Lung Cancer Treatment
Lung cancer treatment varies according to many criteria. Your age, health status, the type of cancer developed, its extension, prognosis, and your preferences all play a role when choosing the course of therapies. Treatment aims to kill the cancer, control it, prevent it from spreading, reduce symptoms, and give patients a better quality of life.

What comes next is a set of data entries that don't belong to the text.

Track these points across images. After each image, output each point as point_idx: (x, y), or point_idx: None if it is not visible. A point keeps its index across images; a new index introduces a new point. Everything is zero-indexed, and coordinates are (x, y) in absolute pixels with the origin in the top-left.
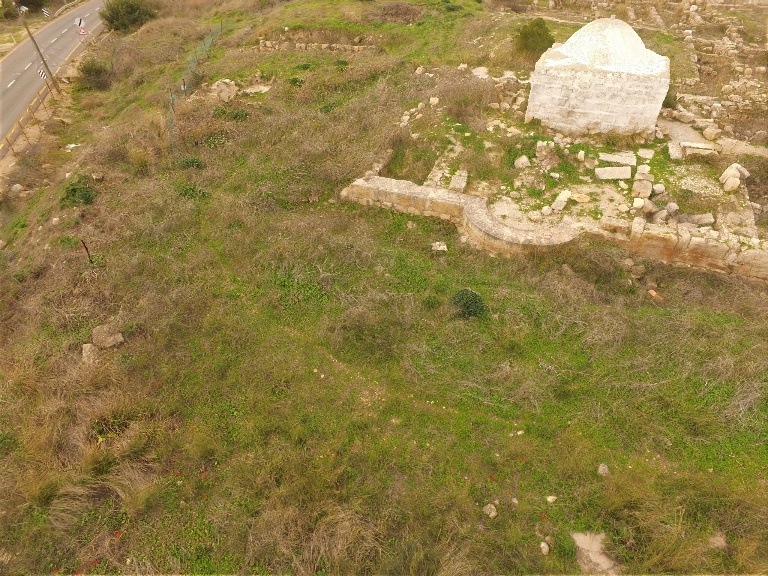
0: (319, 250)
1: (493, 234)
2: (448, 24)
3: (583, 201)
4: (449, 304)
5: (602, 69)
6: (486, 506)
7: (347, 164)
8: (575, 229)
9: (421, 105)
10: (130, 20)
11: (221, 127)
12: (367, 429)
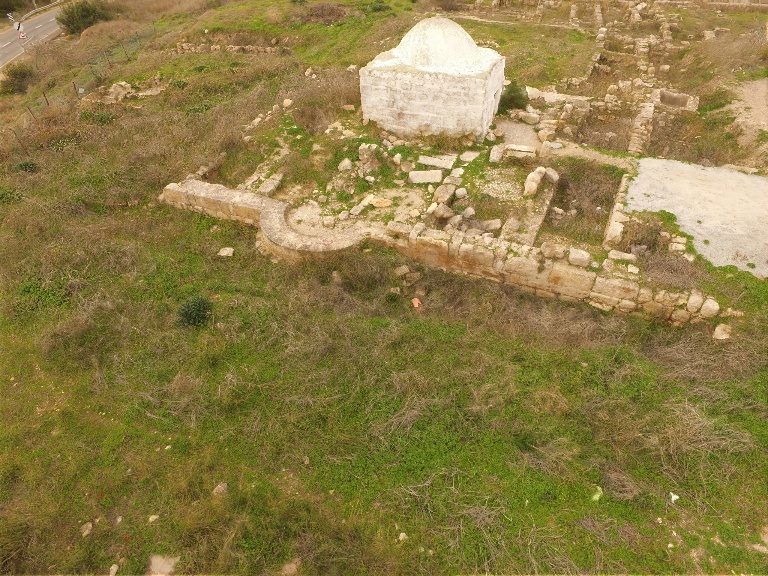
0: (78, 255)
1: (273, 239)
2: (366, 24)
3: (381, 206)
4: (177, 312)
5: (421, 70)
6: (85, 524)
7: (172, 167)
8: (361, 235)
9: (275, 107)
10: (85, 24)
11: (74, 130)
12: (18, 440)
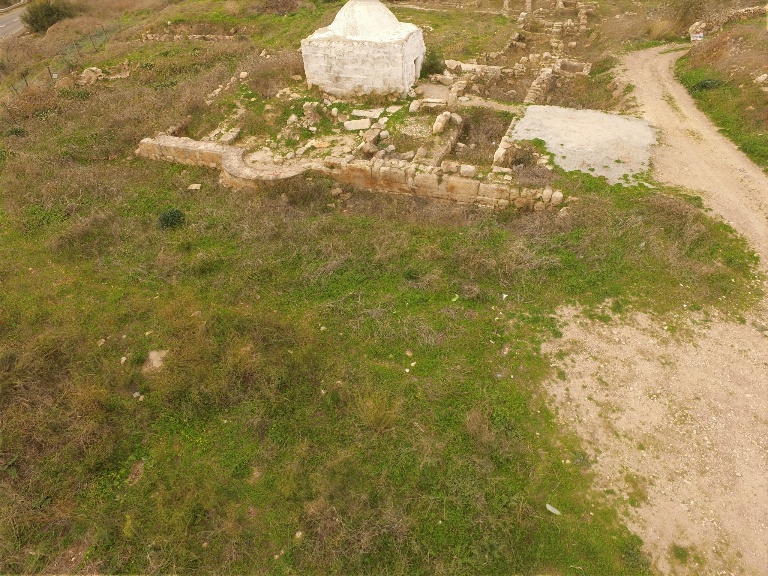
0: (73, 187)
1: (233, 173)
2: (316, 14)
3: (321, 146)
4: None
5: (351, 39)
6: (99, 340)
7: (145, 127)
8: (304, 167)
9: (233, 79)
10: (49, 22)
11: (55, 103)
12: (42, 301)
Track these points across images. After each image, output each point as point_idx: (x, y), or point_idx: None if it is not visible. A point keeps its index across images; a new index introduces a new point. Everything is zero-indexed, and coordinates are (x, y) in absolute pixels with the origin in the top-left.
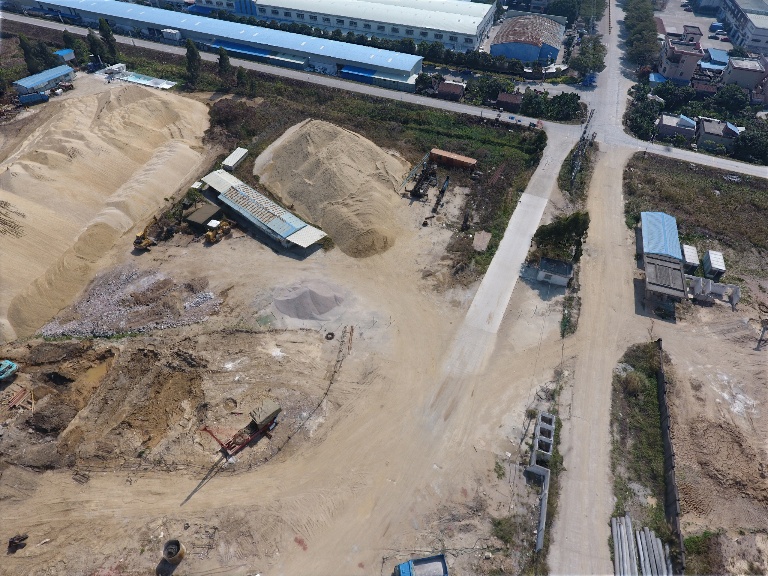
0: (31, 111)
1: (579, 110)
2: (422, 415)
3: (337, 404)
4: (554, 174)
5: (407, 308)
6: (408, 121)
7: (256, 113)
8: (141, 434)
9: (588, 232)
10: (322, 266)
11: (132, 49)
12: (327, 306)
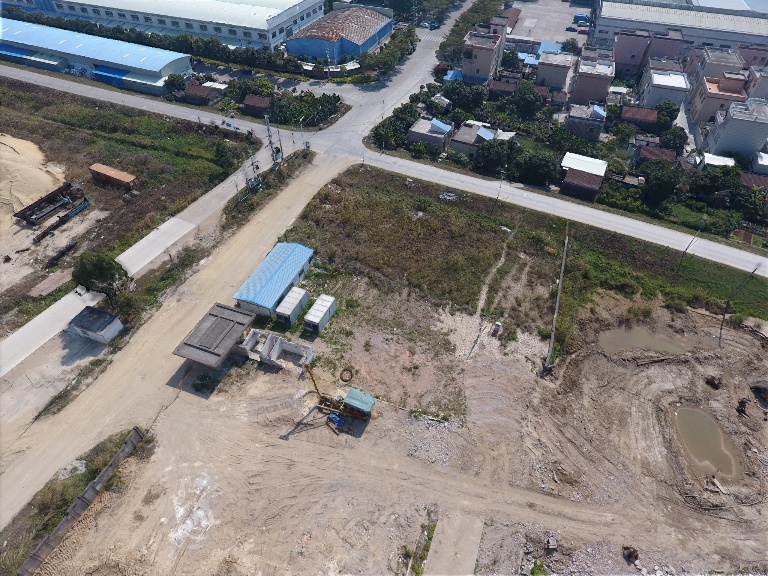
0: None
1: (335, 114)
2: None
3: None
4: (231, 193)
5: None
6: (117, 129)
7: None
8: None
9: (207, 268)
10: None
11: None
12: None
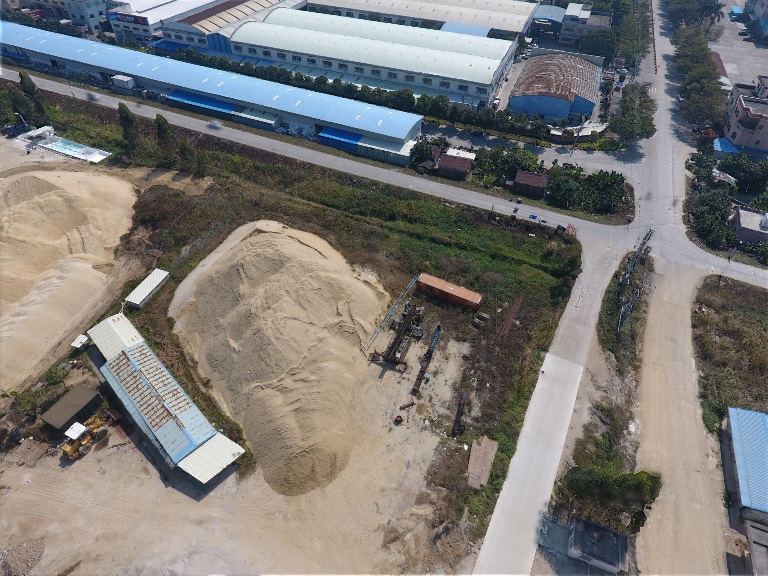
0: None
1: (623, 197)
2: None
3: None
4: (592, 316)
5: None
6: (395, 216)
7: (195, 206)
8: None
9: (646, 440)
10: (228, 515)
11: (71, 103)
12: None
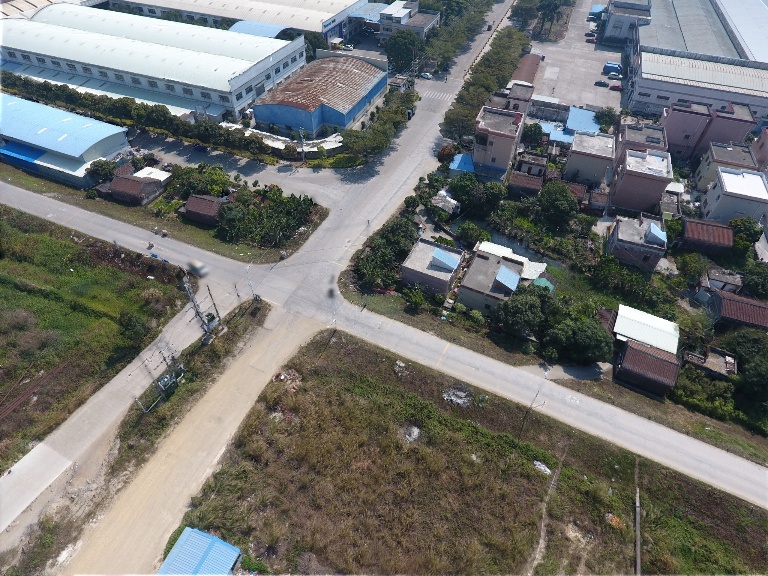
0: None
1: (306, 226)
2: None
3: None
4: (138, 388)
5: None
6: (4, 254)
7: None
8: None
9: (67, 575)
10: None
11: None
12: None
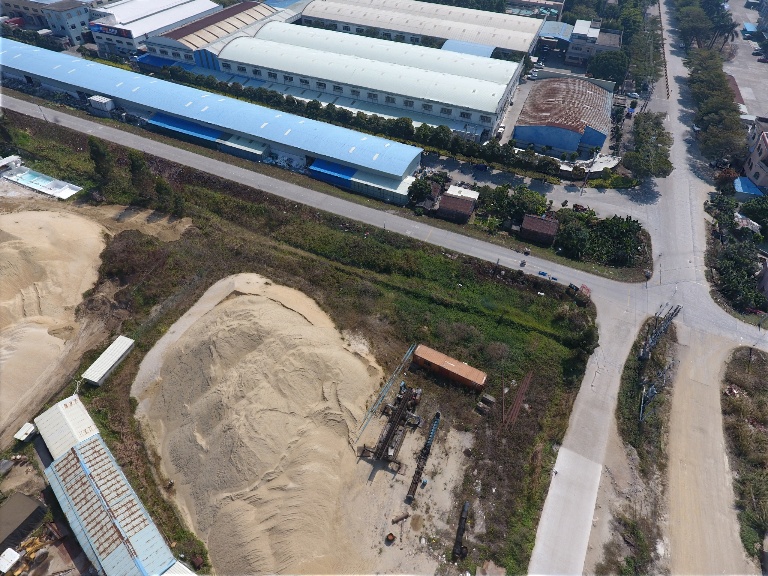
0: None
1: (639, 246)
2: None
3: None
4: (610, 398)
5: None
6: (390, 268)
7: (169, 255)
8: None
9: (677, 566)
10: None
11: (43, 127)
12: None
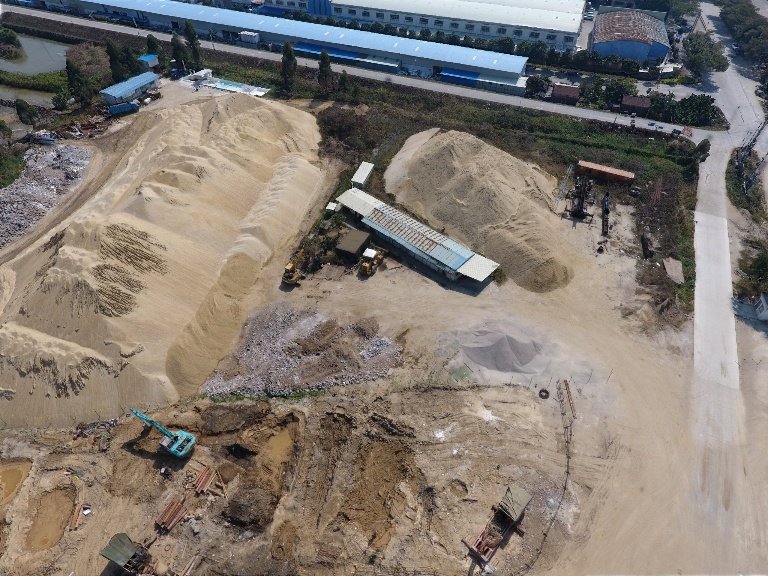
0: (123, 123)
1: None
2: (695, 502)
3: (586, 487)
4: (721, 188)
5: (620, 356)
6: (533, 129)
7: None
8: (362, 529)
9: None
10: (502, 303)
11: (212, 53)
12: (528, 355)
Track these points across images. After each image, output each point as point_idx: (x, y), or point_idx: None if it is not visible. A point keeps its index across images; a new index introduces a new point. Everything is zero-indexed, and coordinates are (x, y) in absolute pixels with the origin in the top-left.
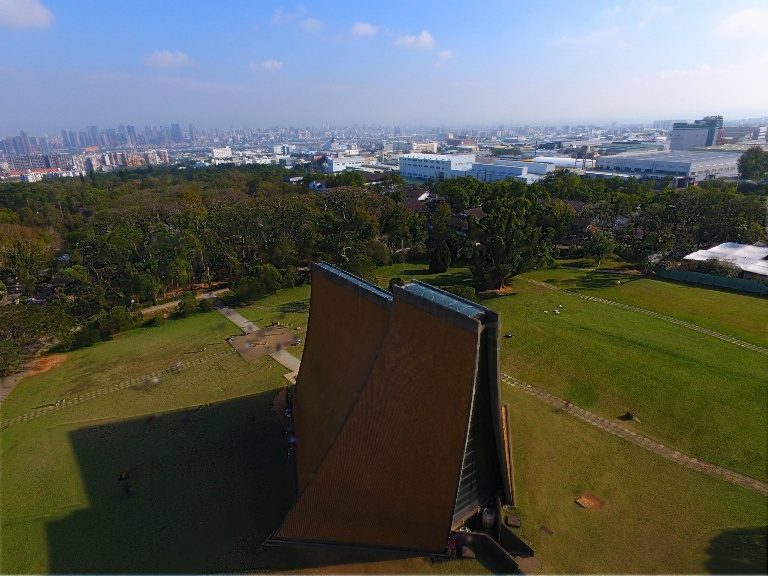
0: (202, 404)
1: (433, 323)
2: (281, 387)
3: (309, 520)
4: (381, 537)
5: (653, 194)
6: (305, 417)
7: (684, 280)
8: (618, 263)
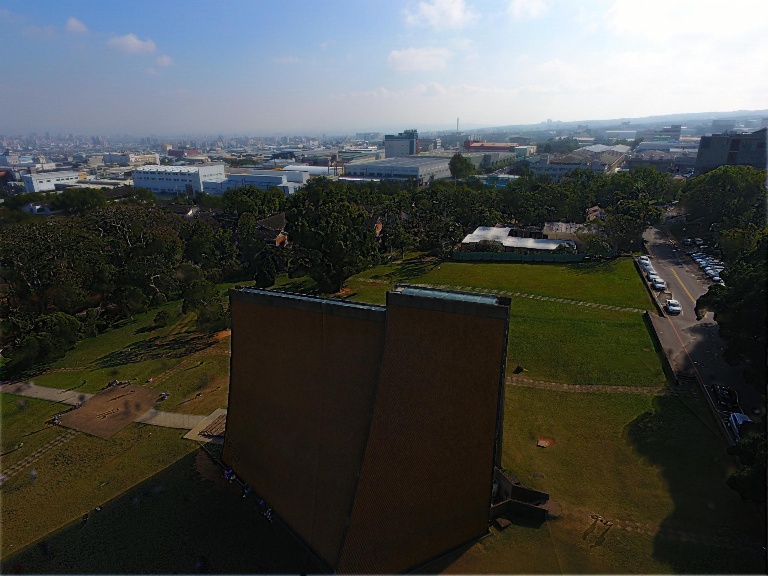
0: (86, 512)
1: (448, 320)
2: (193, 451)
3: (360, 569)
4: (434, 547)
5: (409, 194)
6: (271, 468)
7: (471, 259)
8: (416, 253)
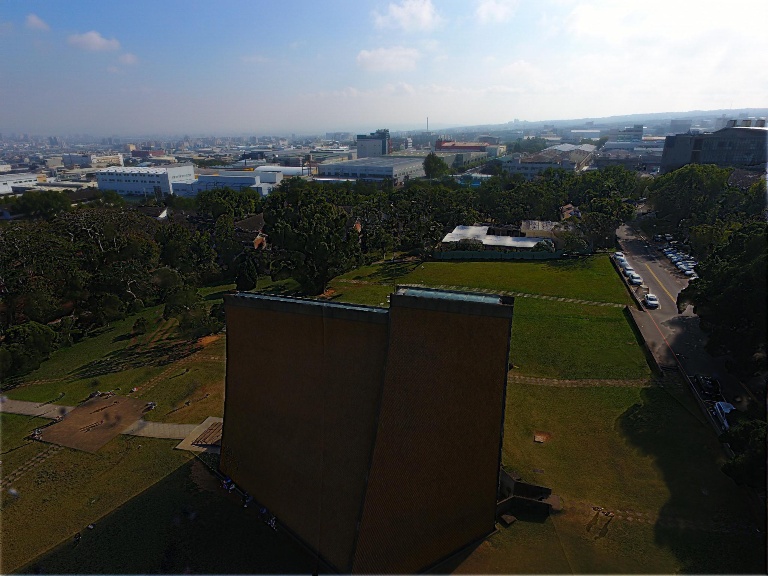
0: (77, 531)
1: (453, 320)
2: (187, 461)
3: (372, 573)
4: (443, 547)
5: (386, 194)
6: (273, 476)
7: (452, 258)
8: None
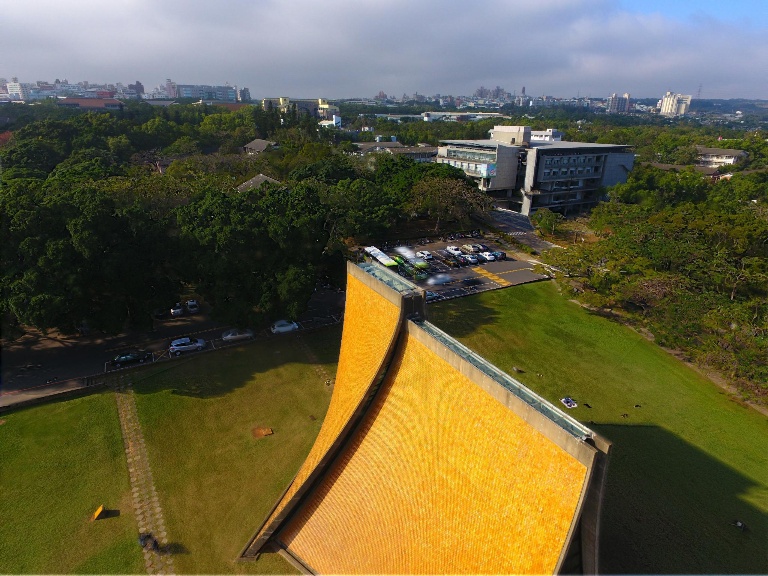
0: None
1: None
2: None
3: None
4: None
5: None
6: None
7: None
8: None
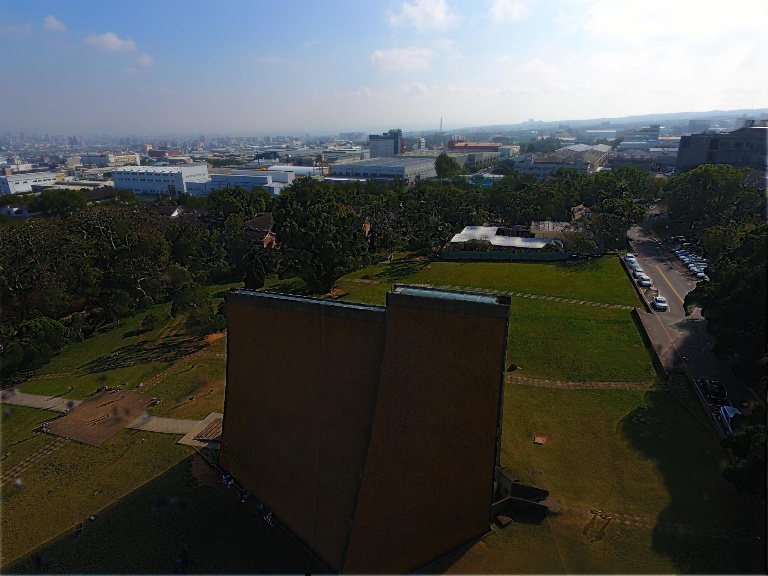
0: (79, 522)
1: (449, 320)
2: (188, 456)
3: (364, 570)
4: (437, 547)
5: (396, 193)
6: (270, 472)
7: (460, 258)
8: (405, 253)
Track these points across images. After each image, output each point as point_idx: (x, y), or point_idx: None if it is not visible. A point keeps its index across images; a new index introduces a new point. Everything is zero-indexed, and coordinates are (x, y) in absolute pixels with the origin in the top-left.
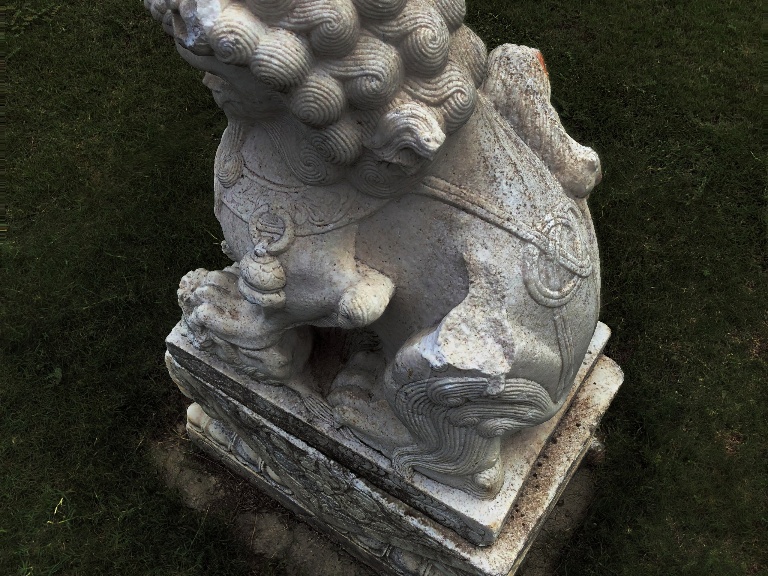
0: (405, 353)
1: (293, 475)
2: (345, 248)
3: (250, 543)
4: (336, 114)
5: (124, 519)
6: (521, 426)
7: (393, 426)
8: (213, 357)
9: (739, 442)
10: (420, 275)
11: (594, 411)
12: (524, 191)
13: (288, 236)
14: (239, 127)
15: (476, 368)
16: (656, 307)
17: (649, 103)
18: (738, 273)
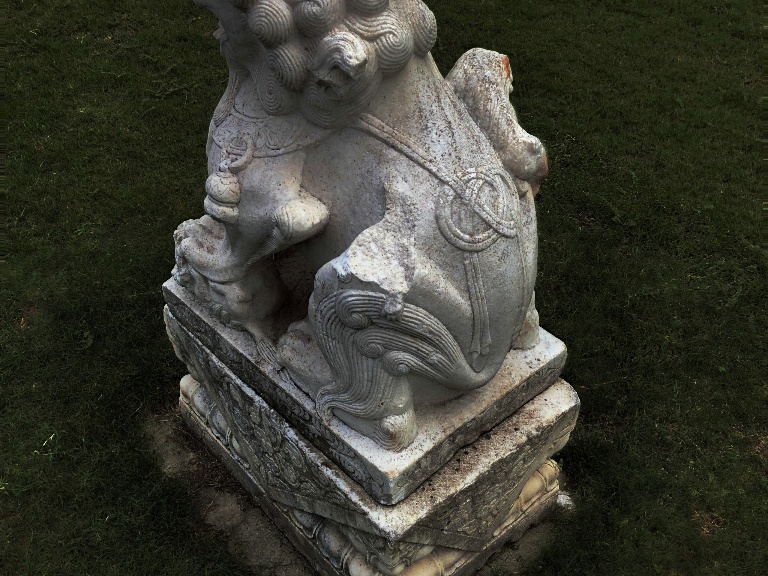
0: (322, 267)
1: (247, 437)
2: (292, 173)
3: (204, 513)
4: (283, 32)
5: (99, 463)
6: (427, 371)
7: (320, 365)
8: (195, 301)
9: (718, 526)
10: (349, 203)
11: (537, 421)
12: (452, 143)
13: (247, 155)
14: (236, 76)
15: (375, 281)
16: (662, 391)
17: (703, 223)
18: (757, 376)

Combination therapies are generally preferred. That is, those that use two or more options in the process. Today, we’ll focus on the standard treatment of lung cancer. In other words, the alternatives that are used throughout the world as a procedure to cope with the disease. There are dozens of ongoing clinical trials that are emerging as possible options in the future.
Surgery
According to the American Lung Association, surgery’s the best treatment option when the cancer is localized and hasn’t spread to other parts of the body.
It’s often chosen when early stage non-small cell lung cancer or carcinoid tumors have been found in a single lung. Following the National Cancer Institute, these are the available options:
- Wedge resection: This consists of removing the tumor and part of the tissue that surrounds it. When the tissue extraction must be greater than expected, it’s called segmental resection surgery. Researchers recommend the latter because of its higher survival rate after the intervention.
- Lobectomy: This is the standard procedure to treat lung cancer with surgery. During the procedure, one of the lung’s lobes is removed (the right has three, the left two). When it has to be done in both lungs, it’s called a bilobectomy.
- Sleeve resection: Also known as sleeve lobectomy. In this case, the lobe and part of the bronchus are removed. Studies recommend its application, whenever possible, to avoid pneumonectomy.
- Pneumonectomy: This refers to the intervention in which the entire lung is removed. Doctors choose this course of action when the cancer can’t be treated with the previous options or is located in the center of the lung.
Surgery may be accompanied by chemotherapy or radiation therapy sessions to eliminate traces of cancer cells in the body. This is known as adjuvant therapy and is used to reduce the chances that the cancer will come back.
Chemotherapy
As Johns Hopkins Medicine points out, chemotherapy treatment for lung cancer aims to destroy tumor cells throughout the body. It can be used to shrink the tumor, prevent it from spreading, or relieve the patient’s symptoms. It is used before or after surgery, although it can also be used as the only main therapy.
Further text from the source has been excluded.